▶ **Supplied data**:
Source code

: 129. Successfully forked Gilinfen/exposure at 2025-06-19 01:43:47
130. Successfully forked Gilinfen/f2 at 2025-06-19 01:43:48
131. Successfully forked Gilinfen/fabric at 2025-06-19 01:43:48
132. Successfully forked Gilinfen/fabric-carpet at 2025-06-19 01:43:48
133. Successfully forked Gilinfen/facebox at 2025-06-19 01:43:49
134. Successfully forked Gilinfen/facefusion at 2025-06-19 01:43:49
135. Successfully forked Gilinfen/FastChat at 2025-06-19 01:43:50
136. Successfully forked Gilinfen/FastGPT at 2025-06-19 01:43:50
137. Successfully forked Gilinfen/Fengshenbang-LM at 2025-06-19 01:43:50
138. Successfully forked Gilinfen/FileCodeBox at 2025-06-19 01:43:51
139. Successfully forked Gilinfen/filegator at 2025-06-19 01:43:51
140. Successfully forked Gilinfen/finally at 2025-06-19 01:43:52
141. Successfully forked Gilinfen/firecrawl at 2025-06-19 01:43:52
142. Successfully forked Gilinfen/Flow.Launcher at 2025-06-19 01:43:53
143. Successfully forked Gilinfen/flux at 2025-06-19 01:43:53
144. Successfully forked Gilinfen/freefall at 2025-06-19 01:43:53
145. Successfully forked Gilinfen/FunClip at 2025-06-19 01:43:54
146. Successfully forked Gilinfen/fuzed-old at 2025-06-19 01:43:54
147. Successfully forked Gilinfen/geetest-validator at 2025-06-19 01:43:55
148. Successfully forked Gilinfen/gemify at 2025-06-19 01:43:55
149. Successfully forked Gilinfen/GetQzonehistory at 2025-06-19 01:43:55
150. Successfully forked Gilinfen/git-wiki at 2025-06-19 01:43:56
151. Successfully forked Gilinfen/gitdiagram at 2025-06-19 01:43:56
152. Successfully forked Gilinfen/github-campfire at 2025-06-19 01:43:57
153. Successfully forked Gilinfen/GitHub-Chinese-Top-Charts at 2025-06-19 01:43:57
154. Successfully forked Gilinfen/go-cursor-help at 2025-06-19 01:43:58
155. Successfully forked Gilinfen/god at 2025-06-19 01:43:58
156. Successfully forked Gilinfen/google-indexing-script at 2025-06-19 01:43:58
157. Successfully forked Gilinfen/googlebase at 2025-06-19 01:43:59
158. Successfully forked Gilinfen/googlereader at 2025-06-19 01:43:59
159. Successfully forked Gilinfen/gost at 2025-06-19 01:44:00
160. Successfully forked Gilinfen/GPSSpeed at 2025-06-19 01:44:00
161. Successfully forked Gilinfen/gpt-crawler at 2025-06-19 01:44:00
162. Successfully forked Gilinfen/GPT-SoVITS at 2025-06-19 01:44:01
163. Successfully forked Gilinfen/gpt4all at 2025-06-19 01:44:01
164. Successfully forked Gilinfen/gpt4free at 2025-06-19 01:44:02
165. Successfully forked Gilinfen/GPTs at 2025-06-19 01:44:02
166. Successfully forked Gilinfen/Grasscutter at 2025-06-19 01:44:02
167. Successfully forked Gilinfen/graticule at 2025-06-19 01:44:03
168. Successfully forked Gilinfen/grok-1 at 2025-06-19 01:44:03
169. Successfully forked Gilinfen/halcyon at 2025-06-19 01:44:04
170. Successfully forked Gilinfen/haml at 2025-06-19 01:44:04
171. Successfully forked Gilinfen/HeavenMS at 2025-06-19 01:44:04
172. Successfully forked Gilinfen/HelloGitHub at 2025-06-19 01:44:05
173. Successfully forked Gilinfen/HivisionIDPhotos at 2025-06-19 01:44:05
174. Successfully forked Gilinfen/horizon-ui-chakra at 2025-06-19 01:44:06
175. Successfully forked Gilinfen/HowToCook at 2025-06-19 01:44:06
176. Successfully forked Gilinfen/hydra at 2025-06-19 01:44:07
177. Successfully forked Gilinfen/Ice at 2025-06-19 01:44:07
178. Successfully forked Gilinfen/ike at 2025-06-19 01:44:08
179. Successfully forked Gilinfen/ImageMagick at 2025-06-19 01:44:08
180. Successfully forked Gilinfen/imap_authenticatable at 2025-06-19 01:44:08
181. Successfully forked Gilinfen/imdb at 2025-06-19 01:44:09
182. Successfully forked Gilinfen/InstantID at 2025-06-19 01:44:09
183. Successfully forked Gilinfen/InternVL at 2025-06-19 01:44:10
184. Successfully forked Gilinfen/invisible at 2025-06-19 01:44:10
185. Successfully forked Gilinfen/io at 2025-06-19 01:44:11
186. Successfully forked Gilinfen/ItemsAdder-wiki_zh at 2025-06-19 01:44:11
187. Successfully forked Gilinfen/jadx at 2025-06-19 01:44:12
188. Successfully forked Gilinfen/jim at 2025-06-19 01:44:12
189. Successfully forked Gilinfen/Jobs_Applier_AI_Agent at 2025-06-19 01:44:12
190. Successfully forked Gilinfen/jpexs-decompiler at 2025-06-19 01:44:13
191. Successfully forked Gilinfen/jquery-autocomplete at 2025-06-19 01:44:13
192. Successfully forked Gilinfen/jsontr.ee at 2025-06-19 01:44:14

▶ **Directive**:
The required output is the exact run of lines from the beginning of the records to the line with "132. Successfully forked", that line included.

▶ **Answer section**:
Source code

: 129. Successfully forked Gilinfen/exposure at 2025-06-19 01:43:47
130. Successfully forked Gilinfen/f2 at 2025-06-19 01:43:48
131. Successfully forked Gilinfen/fabric at 2025-06-19 01:43:48
132. Successfully forked Gilinfen/fabric-carpet at 2025-06-19 01:43:48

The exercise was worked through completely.